Examinez ces tubes aux couleurs brillantes et les pots de crème pour le visage, les shampoings et autres produits étiquetés « Yes To Carrots » et vous ne trouverez aucune mention d’ « Israël ». Mais cela n’a pas toujours été le cas. Les cosmétiques – qu’on trouve dans les pharmacies aux États-Unis et dans deux douzaines d’autres pays – portaient autrefois clairement la mention « made in Israel ». Effectivement, il y a quelques années seulement, les fondateurs de la société étaient fiers de leurs racines israéliennes et du fait que leurs produits étaient fabriqués dans la région d’Arad, dans le Néguev (Naqab), à partir de carottes biologiques et de boue tirée de la mer Morte.

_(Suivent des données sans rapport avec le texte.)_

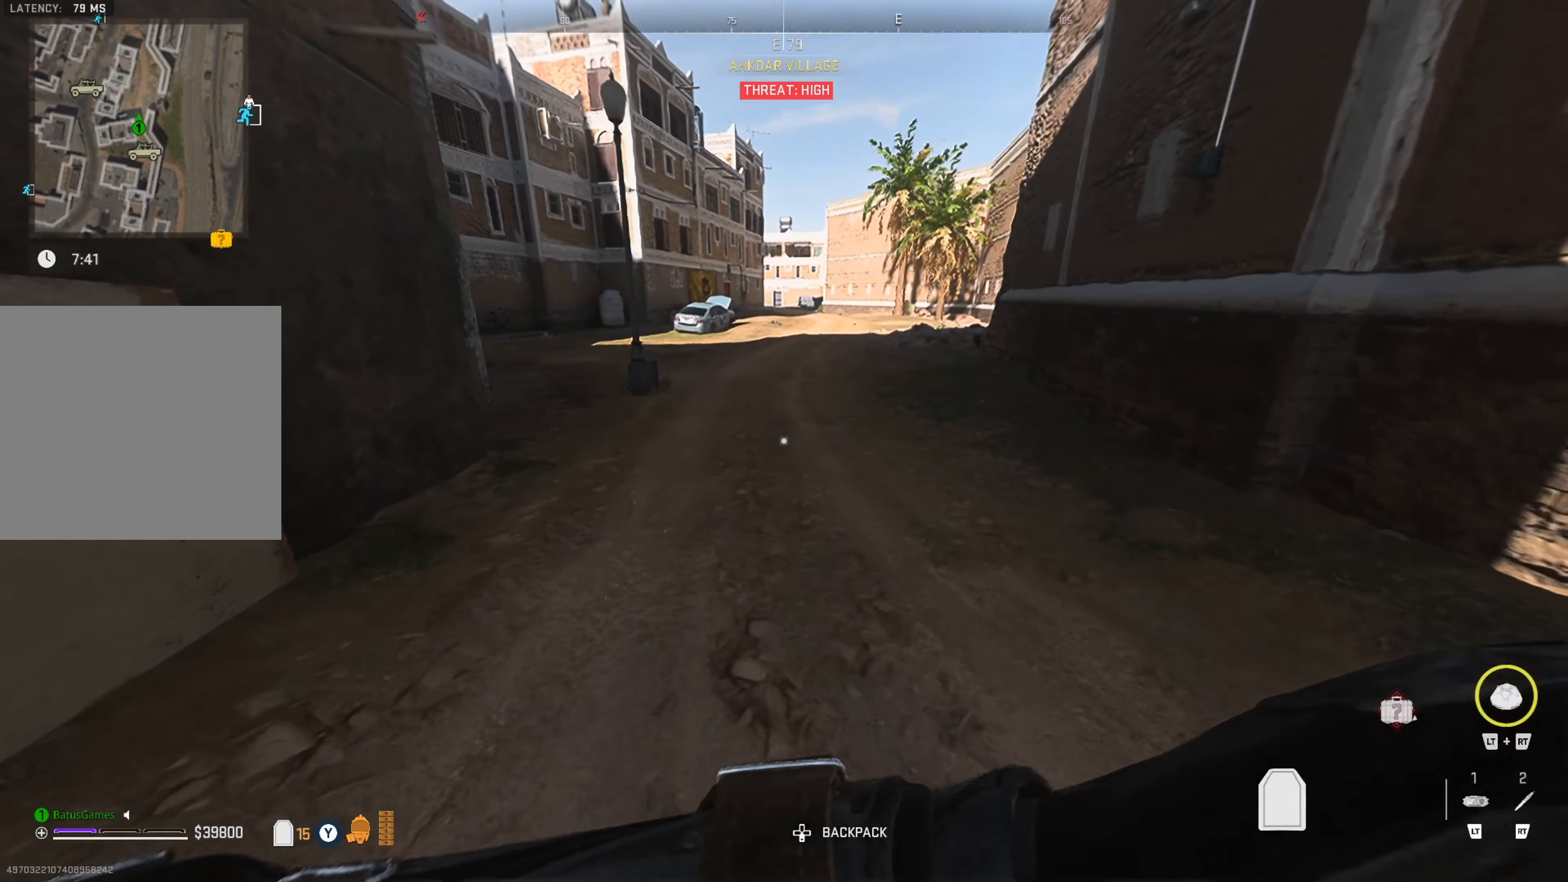
{"buttons": [], "left_stick": "up", "right_stick": "center", "events": [[100, "Y", "up"], [434, "right_stick", "left"], [500, "right_stick", "center"]]}
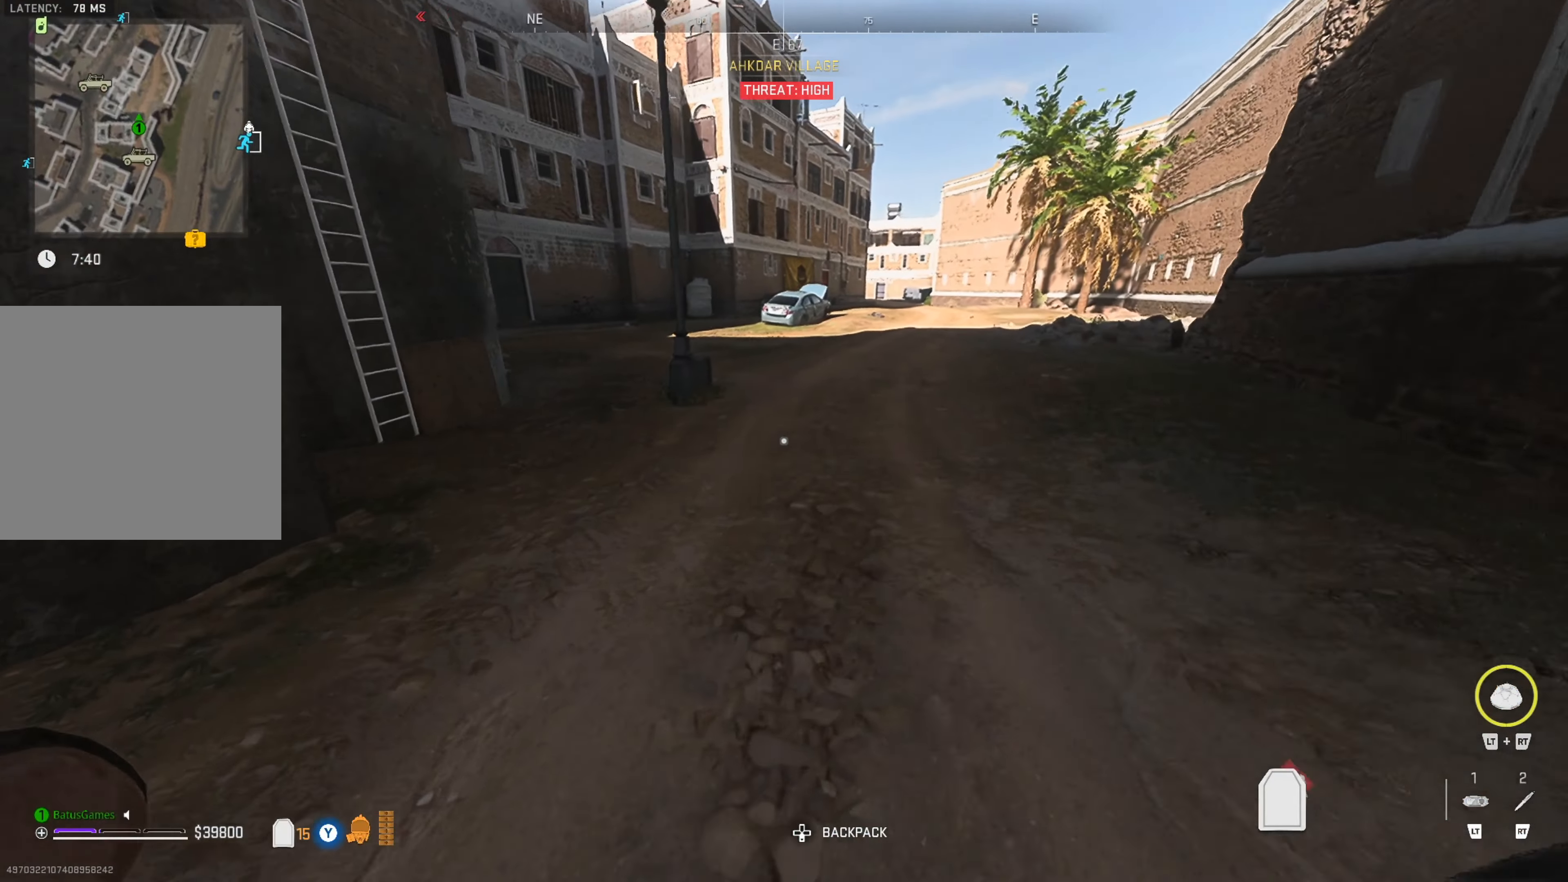
{"buttons": [], "left_stick": "up", "right_stick": "center", "events": [[200, "right_stick", "left"], [350, "right_stick", "center"]]}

Mais aujourd’hui, la société Yes To, qui fabrique également des produits contenant de la tomate, du concombre et de la myrtille, tout cela extrait sous le label « Yes To… », affirme dans un courriel : « Nous avons lancé la société en Israël et rapidement nous sommes venus aux États-Unis. Nous sommes actuellement basés à San Francisco, ce qui a été génial étant donné le grand nombre de start-ups ici. Actuellement, tous les produits sont fabriqués ici, aux USA. »

Mais quelle est vraiment la transparence de Yes To sur ses liens actuels avec Israël et ses fabrications en Israël ? The Electronic Intifada a enquêté, et la société semble bien avoir caché sur son site d’utiles informations qui montrent que la production se poursuit dans les territoires contrôlés par Israël, notamment peut-être en Cisjordanie occupée. Est-ce une tentative de la société pour minimiser ses liens avec Israël et échapper à un boycott des consommateurs dans le cadre de la campagne palestinienne de boycott, désinvestissement et sanctions (BDS) ?

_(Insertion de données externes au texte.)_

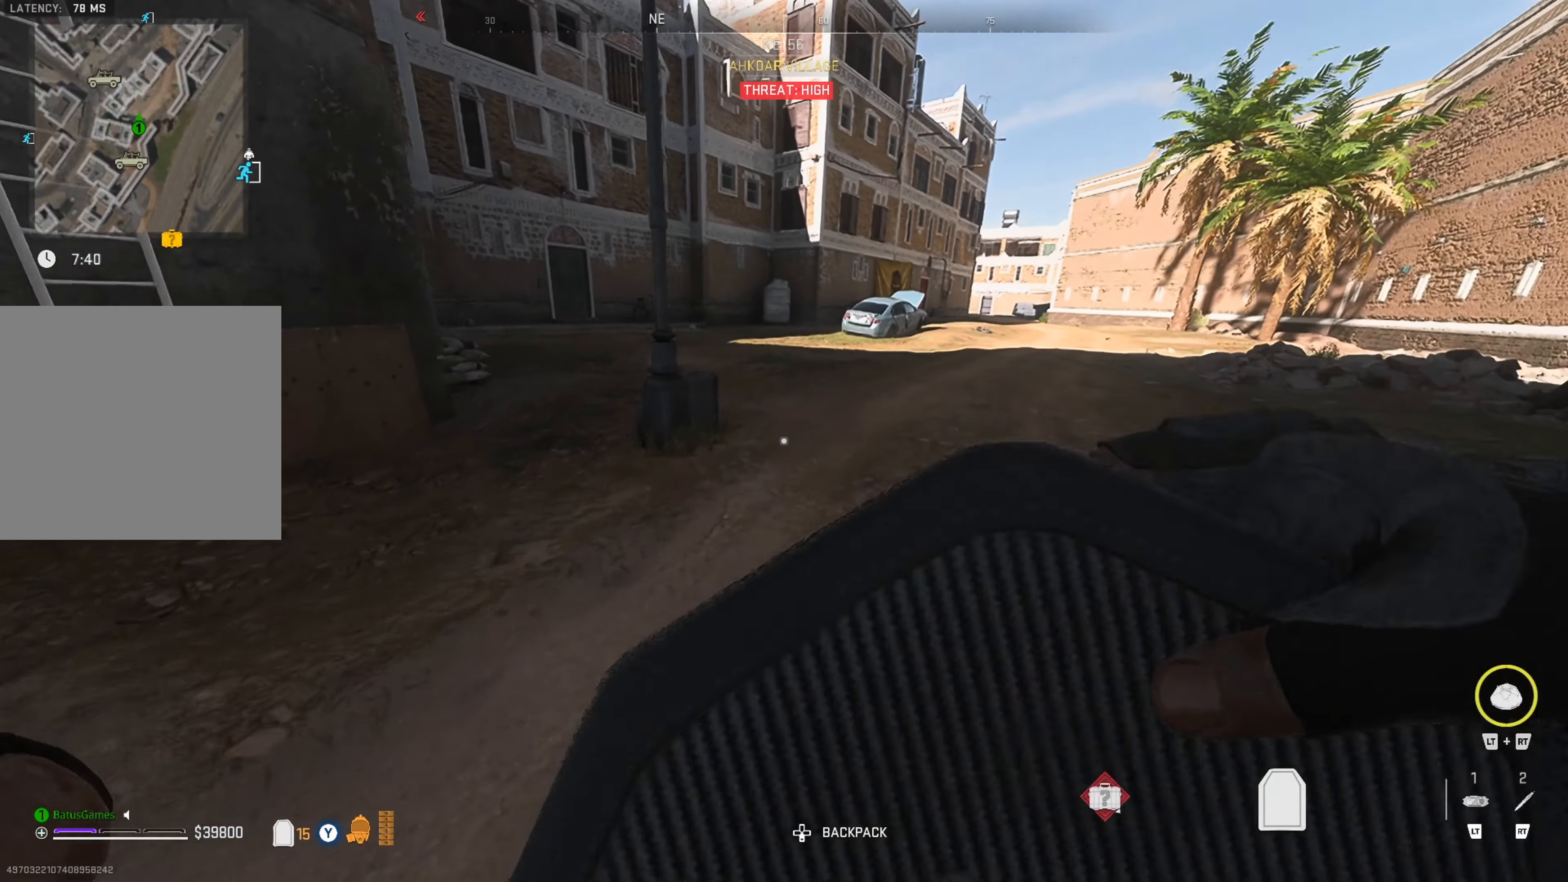
{"buttons": [], "left_stick": "up", "right_stick": "center", "events": []}
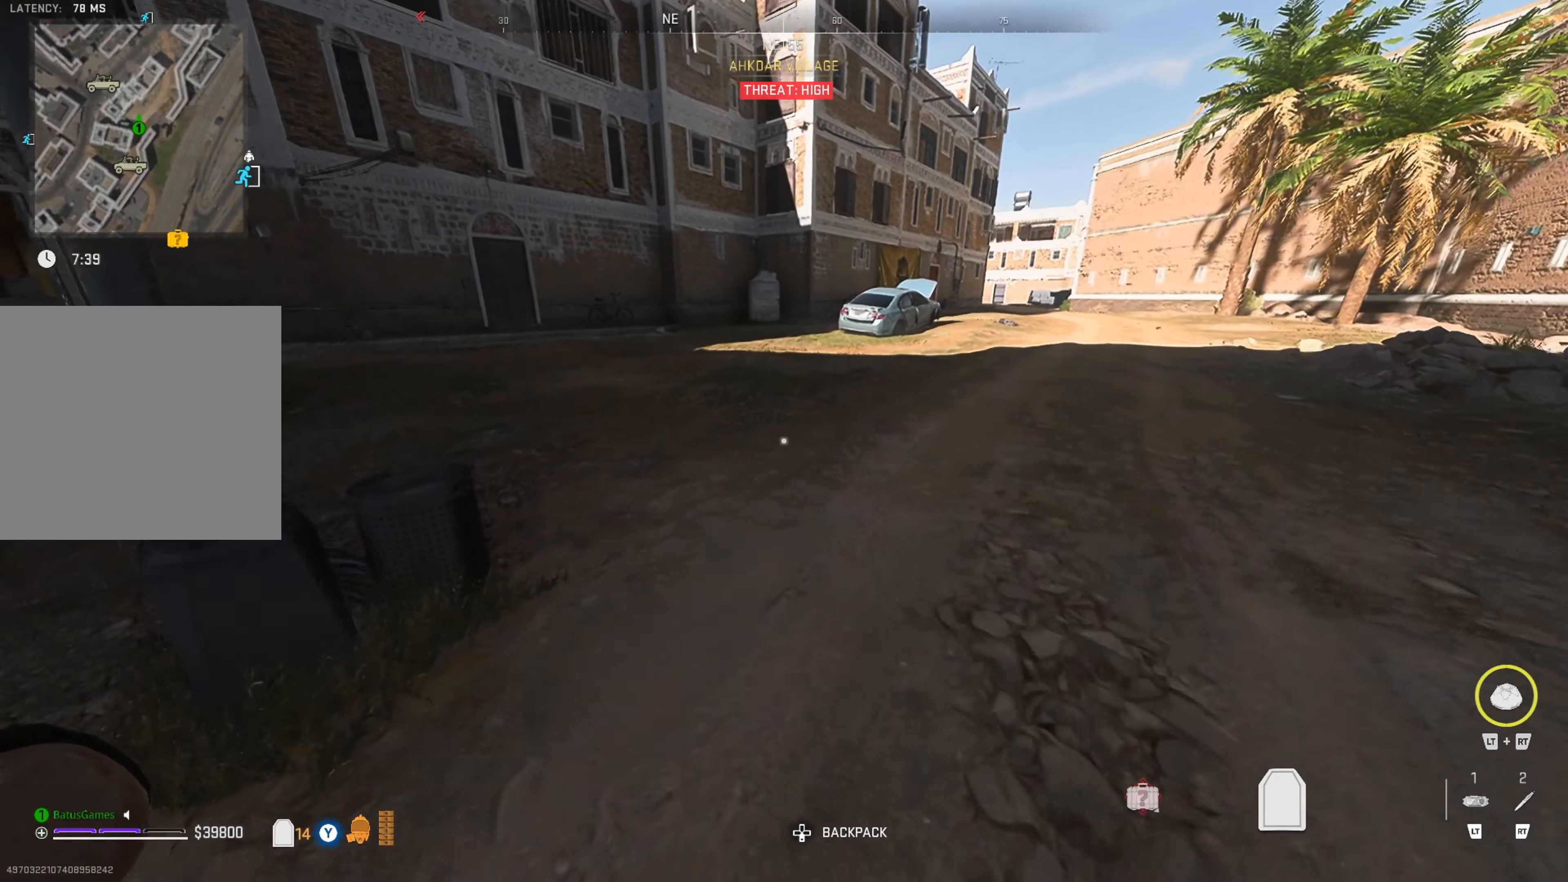
{"buttons": [], "left_stick": "up", "right_stick": "left", "events": [[100, "right_stick", "right"], [250, "right_stick", "center"], [300, "right_stick", "left"]]}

« Les raisons du sionisme »

Yes To Carrots a commencé comme marque de fabrication Sea of Life, une société israélienne dont Uri Ben-Hur est le propriétaire, lequel Ben-Hur fabrique des cosmétiques qui utilisent les boues de la mer Morte. Au milieu des années deux mille, les entrepreneurs israéliens Ido Leffler et Lance Kalish ont racheté la marque en partenariat avec Ben-Hur.

« Emballés par la combinaison du béta-carotène et de la boue de la mer Morte » publiait la revue d’affaires israélienne Globes en 2008, « Leffler et Kalish décidèrent d’acheter le produit et d’en faire une marque leader » ( Carrot power, Globes du 2 octobre 2008).

Il était clair que Leffler et Kalish étaient intéressés pour lancer une marque « israélienne » mondiale notamment en sponsorisant l’équipe de netball israélienne (même si la société est maintenant sur le site de l’équipe en tant que « précédent sponsor »). Une fois Leffler et Kalish entrés en scène, la société Yes To a eu besoin de financement pour satisfaire leurs projets ambitieux. « L’intérêt de la société à l’origine était d’augmenter ses fonds à partir d’investisseurs institutionnels israéliens pour des raisons de sionisme » rapporte Globes. Finalement, la banque israélienne d’investissement Poalim Capital Markets a collecté 14 millions de dollars pour Yes To, auprès d’« investisseurs institutionnels » états-uniens par le biais de son partenaire William Blair, banque d’investissement US.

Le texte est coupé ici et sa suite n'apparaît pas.